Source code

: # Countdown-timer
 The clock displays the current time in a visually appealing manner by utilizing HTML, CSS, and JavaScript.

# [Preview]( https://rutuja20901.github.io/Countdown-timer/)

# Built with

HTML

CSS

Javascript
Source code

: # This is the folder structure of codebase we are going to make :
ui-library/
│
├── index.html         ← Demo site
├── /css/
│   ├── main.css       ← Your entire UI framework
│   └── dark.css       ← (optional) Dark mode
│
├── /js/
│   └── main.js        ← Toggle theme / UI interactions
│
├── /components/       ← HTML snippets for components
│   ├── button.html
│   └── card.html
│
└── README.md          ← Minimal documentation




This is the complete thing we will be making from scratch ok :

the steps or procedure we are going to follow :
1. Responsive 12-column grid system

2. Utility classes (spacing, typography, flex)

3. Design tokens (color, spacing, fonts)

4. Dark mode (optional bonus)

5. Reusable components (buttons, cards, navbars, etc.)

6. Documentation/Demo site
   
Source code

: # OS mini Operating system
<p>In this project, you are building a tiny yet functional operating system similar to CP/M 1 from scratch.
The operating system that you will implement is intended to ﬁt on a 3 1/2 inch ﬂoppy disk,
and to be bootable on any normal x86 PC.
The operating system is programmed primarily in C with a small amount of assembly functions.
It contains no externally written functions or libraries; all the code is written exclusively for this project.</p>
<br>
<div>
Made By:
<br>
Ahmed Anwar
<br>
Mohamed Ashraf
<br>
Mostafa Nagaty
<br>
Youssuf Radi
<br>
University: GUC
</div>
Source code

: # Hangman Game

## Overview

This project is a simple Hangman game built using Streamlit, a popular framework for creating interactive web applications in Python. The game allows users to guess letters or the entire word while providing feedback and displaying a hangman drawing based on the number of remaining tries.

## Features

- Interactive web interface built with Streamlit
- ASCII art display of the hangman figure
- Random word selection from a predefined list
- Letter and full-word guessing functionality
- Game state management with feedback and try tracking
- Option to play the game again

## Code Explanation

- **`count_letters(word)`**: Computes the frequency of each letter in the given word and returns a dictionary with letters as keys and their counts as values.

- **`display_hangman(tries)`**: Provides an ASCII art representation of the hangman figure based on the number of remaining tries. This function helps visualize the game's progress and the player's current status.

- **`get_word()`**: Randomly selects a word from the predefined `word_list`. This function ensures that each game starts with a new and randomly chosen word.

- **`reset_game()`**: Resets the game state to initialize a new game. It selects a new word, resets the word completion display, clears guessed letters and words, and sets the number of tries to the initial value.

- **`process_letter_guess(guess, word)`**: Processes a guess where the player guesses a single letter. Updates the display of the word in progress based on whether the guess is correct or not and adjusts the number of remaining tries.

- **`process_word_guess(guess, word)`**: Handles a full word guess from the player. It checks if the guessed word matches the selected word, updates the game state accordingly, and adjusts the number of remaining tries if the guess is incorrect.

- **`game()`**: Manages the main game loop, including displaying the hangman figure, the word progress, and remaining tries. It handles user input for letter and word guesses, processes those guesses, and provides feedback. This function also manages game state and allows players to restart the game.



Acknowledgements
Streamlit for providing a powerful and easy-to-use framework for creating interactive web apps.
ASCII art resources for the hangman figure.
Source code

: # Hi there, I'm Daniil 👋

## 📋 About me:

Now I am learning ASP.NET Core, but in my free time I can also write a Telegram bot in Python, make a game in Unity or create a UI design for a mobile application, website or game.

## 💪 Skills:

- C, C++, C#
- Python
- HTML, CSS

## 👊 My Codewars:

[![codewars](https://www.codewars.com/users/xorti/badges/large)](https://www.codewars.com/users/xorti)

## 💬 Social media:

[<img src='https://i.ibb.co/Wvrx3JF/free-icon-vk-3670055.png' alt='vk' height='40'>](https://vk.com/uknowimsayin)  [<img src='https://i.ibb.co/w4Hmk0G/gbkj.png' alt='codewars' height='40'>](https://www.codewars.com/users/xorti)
****
◆ **What needs to be done**: Recast the text of all the rows above as one numbered list with a line on each number, leaving out the blank lines.

◆ **Expected answer**:
1. Source code
2. : # Countdown-timer
3.  The clock displays the current time in a visually appealing manner by utilizing HTML, CSS, and JavaScript.
4. # [Preview]( https://rutuja20901.github.io/Countdown-timer/)
5. # Built with
6. HTML
7. CSS
8. Javascript
9. Source code
10. : # This is the folder structure of codebase we are going to make :
11. ui-library/
12. │
13. ├── index.html         ← Demo site
14. ├── /css/
15. │   ├── main.css       ← Your entire UI framework
16. │   └── dark.css       ← (optional) Dark mode
17. │
18. ├── /js/
19. │   └── main.js        ← Toggle theme / UI interactions
20. │
21. ├── /components/       ← HTML snippets for components
22. │   ├── button.html
23. │   └── card.html
24. │
25. └── README.md          ← Minimal documentation
26. This is the complete thing we will be making from scratch ok :
27. the steps or procedure we are going to follow :
28. 1. Responsive 12-column grid system
29. 2. Utility classes (spacing, typography, flex)
30. 3. Design tokens (color, spacing, fonts)
31. 4. Dark mode (optional bonus)
32. 5. Reusable components (buttons, cards, navbars, etc.)
33. 6. Documentation/Demo site
34. Source code
35. : # OS mini Operating system
36. <p>In this project, you are building a tiny yet functional operating system similar to CP/M 1 from scratch.
37. The operating system that you will implement is intended to ﬁt on a 3 1/2 inch ﬂoppy disk,
38. and to be bootable on any normal x86 PC.
39. The operating system is programmed primarily in C with a small amount of assembly functions.
40. It contains no externally written functions or libraries; all the code is written exclusively for this project.</p>
41. <br>
42. <div>
43. Made By:
44. <br>
45. Ahmed Anwar
46. <br>
47. Mohamed Ashraf
48. <br>
49. Mostafa Nagaty
50. <br>
51. Youssuf Radi
52. <br>
53. University: GUC
54. </div>
55. Source code
56. : # Hangman Game
57. ## Overview
58. This project is a simple Hangman game built using Streamlit, a popular framework for creating interactive web applications in Python. The game allows users to guess letters or the entire word while providing feedback and displaying a hangman drawing based on the number of remaining tries.
59. ## Features
60. - Interactive web interface built with Streamlit
61. - ASCII art display of the hangman figure
62. - Random word selection from a predefined list
63. - Letter and full-word guessing functionality
64. - Game state management with feedback and try tracking
65. - Option to play the game again
66. ## Code Explanation
67. - **`count_letters(word)`**: Computes the frequency of each letter in the given word and returns a dictionary with letters as keys and their counts as values.
68. - **`display_hangman(tries)`**: Provides an ASCII art representation of the hangman figure based on the number of remaining tries. This function helps visualize the game's progress and the player's current status.
69. - **`get_word()`**: Randomly selects a word from the predefined `word_list`. This function ensures that each game starts with a new and randomly chosen word.
70. - **`reset_game()`**: Resets the game state to initialize a new game. It selects a new word, resets the word completion display, clears guessed letters and words, and sets the number of tries to the initial value.
71. - **`process_letter_guess(guess, word)`**: Processes a guess where the player guesses a single letter. Updates the display of the word in progress based on whether the guess is correct or not and adjusts the number of remaining tries.
72. - **`process_word_guess(guess, word)`**: Handles a full word guess from the player. It checks if the guessed word matches the selected word, updates the game state accordingly, and adjusts the number of remaining tries if the guess is incorrect.
73. - **`game()`**: Manages the main game loop, including displaying the hangman figure, the word progress, and remaining tries. It handles user input for letter and word guesses, processes those guesses, and provides feedback. This function also manages game state and allows players to restart the game.
74. Acknowledgements
75. Streamlit for providing a powerful and easy-to-use framework for creating interactive web apps.
76. ASCII art resources for the hangman figure.
77. Source code
78. : # Hi there, I'm Daniil 👋
79. ## 📋 About me:
80. Now I am learning ASP.NET Core, but in my free time I can also write a Telegram bot in Python, make a game in Unity or create a UI design for a mobile application, website or game.
81. ## 💪 Skills:
82. - C, C++, C#
83. - Python
84. - HTML, CSS
85. ## 👊 My Codewars:
86. [![codewars](https://www.codewars.com/users/xorti/badges/large)](https://www.codewars.com/users/xorti)
87. ## 💬 Social media:
88. [<img src='https://i.ibb.co/Wvrx3JF/free-icon-vk-3670055.png' alt='vk' height='40'>](https://vk.com/uknowimsayin)  [<img src='https://i.ibb.co/w4Hmk0G/gbkj.png' alt='codewars' height='40'>](https://www.codewars.com/users/xorti)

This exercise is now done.